***** Document excerpt

Q: Is there a big difference between a creative approach and an innovative approach?

A: There is a subtle difference. A “creative” approach often falls within the realm of using some kind of existing precedent cleverly, or in an inspired way, combining things unexpectedly.

So in screenwriting, and drama, there is an idea that there are only seven basic plots. When you take elements from each of those — say, Greek tragedy, Shakespeare, and Chekhovian drama — and combine them with characters and circumstances imaginatively, that is “creative.” Probably one of the most “creative” directors of the last 40 years is Tarantino, or perhaps Nolan. 

An “innovative” approach is inventing ingredients and elements that didn’t previously exist, and using them in a way no one else ever has done. Creating the “eighth” basic plot that no one has ever thought of before. Ever! For me that is the essence of innovation. 

So the creative approach takes what already exists and uses it in a new way, whereas the innovative approach creates that which does not yet exist, and reveals to us ways in which it can be used, but which to date we had never imagined.

That will no doubt upset a lot of people, but that’s what creative innovators do!

Q: Are scientists by definition creative people? Is creativity an imperative for science?

A: Scientists, of course they are creative. And they also fail, and dust themselves off, and start all over again … and again.

Some great pieces of innovation resulted from experiments that were trying to achieve utterly different outcomes. The level of imagination, and desperation to succeed, drove the scientists to extremes that — while somewhat accidental — were rewarded with groundbreaking results. 

Of course the “imperative” in science is empiric. Speculation and hypothesis need to be proven irrefutably. But sometimes — as quantum theory has shown us — there are proofs that cannot be proven, scientifically, or otherwise. And that’s where some creativity can really help bridge the gap, and lead us back again to blind belief.

**********
***** Information

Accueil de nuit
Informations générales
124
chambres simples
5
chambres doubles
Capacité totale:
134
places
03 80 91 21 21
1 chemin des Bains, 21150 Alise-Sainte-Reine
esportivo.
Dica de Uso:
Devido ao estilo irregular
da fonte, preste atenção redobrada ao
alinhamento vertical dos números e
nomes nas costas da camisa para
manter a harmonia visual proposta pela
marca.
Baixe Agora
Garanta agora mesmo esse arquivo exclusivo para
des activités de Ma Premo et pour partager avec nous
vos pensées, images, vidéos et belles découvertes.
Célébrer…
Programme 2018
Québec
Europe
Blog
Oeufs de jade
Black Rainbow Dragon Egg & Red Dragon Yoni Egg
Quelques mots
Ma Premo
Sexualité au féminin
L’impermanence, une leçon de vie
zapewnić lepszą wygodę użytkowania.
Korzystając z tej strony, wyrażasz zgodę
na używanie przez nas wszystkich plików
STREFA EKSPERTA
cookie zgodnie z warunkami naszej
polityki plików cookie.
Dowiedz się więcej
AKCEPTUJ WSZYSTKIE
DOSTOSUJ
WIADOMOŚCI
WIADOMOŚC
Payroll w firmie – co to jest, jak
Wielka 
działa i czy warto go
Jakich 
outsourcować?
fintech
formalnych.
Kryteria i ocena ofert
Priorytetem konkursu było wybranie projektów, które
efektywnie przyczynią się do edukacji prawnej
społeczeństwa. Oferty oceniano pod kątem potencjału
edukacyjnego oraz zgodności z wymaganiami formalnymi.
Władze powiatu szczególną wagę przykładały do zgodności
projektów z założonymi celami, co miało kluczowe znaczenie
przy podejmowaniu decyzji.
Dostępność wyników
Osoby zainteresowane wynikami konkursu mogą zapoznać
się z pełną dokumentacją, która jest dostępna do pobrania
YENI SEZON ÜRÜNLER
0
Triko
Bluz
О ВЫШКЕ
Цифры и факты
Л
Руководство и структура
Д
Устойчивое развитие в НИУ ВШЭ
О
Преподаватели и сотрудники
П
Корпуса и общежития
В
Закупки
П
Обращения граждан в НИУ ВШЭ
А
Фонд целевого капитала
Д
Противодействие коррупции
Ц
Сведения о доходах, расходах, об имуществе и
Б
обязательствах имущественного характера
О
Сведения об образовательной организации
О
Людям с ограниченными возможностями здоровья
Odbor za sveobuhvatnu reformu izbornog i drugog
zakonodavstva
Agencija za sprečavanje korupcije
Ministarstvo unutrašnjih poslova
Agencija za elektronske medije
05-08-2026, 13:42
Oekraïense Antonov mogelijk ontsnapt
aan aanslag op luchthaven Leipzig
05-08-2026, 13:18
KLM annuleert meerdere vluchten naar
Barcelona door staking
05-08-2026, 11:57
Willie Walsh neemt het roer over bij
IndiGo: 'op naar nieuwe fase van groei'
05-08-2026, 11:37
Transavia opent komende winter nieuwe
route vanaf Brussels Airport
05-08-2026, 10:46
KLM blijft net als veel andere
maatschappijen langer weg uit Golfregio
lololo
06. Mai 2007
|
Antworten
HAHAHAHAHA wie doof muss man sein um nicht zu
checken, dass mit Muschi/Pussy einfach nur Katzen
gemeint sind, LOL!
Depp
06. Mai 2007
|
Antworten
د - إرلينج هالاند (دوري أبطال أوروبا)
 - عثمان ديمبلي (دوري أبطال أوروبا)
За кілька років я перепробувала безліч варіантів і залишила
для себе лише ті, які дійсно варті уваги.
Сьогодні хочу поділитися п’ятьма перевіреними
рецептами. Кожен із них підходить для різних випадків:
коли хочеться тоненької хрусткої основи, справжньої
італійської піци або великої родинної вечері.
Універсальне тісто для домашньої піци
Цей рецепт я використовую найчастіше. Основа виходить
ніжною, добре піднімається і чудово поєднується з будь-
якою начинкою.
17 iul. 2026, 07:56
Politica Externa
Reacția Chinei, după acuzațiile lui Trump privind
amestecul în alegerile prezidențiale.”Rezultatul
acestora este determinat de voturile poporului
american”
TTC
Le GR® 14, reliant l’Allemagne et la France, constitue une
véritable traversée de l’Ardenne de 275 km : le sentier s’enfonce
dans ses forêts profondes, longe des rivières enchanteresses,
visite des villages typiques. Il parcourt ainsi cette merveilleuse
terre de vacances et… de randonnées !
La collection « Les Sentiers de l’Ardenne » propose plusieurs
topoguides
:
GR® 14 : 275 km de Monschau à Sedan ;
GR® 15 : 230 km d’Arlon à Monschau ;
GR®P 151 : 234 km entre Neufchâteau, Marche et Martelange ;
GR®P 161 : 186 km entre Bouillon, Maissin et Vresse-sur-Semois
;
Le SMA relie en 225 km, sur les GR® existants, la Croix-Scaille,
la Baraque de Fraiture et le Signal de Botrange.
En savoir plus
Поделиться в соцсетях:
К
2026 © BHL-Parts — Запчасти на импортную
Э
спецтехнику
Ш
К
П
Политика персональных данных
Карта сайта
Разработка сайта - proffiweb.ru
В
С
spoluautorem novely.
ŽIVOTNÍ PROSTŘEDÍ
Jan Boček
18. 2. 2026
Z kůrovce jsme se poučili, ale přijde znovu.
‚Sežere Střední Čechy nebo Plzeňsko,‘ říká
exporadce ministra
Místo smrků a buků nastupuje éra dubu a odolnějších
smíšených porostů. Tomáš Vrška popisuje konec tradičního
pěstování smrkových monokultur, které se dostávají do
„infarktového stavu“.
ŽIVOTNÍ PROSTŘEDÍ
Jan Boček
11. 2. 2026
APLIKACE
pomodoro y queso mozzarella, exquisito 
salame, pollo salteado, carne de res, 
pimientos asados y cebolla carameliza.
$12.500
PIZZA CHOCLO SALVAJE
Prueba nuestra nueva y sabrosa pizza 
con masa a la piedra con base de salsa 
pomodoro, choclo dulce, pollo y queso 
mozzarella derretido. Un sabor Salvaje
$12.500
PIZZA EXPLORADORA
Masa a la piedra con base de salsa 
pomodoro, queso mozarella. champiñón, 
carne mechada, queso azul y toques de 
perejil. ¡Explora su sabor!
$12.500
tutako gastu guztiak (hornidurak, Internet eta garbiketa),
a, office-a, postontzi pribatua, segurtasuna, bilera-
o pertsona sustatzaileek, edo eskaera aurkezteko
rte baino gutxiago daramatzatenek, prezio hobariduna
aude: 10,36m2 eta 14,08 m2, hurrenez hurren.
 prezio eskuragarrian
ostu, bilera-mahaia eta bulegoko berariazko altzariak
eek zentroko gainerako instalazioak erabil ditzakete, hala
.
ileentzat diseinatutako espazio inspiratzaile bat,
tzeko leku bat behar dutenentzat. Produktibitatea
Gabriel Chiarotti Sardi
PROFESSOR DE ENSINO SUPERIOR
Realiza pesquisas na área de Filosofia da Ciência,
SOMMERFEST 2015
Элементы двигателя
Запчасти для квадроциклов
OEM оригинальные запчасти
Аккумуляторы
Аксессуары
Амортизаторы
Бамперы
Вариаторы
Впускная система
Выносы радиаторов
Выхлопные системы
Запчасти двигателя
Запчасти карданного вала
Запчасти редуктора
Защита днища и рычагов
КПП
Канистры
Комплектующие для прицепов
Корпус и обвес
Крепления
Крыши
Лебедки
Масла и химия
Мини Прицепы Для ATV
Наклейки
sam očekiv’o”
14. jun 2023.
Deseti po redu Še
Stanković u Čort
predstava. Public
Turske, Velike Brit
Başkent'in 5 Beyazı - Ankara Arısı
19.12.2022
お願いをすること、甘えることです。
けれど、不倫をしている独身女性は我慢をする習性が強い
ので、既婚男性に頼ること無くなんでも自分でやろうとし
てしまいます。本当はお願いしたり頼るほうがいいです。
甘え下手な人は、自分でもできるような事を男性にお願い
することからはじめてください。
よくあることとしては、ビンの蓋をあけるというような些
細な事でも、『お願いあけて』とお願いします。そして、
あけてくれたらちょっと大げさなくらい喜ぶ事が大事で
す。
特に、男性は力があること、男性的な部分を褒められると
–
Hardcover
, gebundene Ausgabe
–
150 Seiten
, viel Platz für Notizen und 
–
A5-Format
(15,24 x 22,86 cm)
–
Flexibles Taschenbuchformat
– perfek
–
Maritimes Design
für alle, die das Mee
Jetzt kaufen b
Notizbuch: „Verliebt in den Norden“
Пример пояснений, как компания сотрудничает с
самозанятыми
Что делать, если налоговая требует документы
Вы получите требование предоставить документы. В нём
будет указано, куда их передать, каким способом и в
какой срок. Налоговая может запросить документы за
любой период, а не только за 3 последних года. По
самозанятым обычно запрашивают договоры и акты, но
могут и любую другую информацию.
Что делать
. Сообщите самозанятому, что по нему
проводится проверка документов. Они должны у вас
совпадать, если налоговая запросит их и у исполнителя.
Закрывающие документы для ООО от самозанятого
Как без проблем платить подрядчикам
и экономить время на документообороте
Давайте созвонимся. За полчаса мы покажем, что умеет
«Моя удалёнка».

**********

## Problems and tasks:
A – In the interview excerpt, copy the stretch from "A: Scientists, of" through "to blind belief.", swapping "desperation" for "determination".
B – Answer these questions using the interview excerpt:
(i) How many basic plots are there said to be in screenwriting and drama?
(ii) Which two directors are named as among the most creative of the last 40 years?
(iii) What is said to have shown that there are proofs that cannot be proven?
C – Rewrite the paragraph of the interview excerpt beginning "Some great pieces of innovation" in shorter form, keeping its main facts.
The rows have nothing to do with the interview excerpt.

## Results for each task:
A –
A: Scientists, of course they are creative. And they also fail, and dust themselves off, and start all over again … and again.

Some great pieces of innovation resulted from experiments that were trying to achieve utterly different outcomes. The level of imagination, and determination to succeed, drove the scientists to extremes that — while somewhat accidental — were rewarded with groundbreaking results. 

Of course the “imperative” in science is empiric. Speculation and hypothesis need to be proven irrefutably. But sometimes — as quantum theory has shown us — there are proofs that cannot be proven, scientifically, or otherwise. And that’s where some creativity can really help bridge the gap, and lead us back again to blind belief.

B –
(i) Seven.
(ii) Tarantino, or perhaps Nolan.
(iii) Quantum theory.

C – Some major innovations came from experiments aimed at entirely different outcomes. The scientists' imagination and desperation to succeed drove them to somewhat accidental extremes that produced groundbreaking results.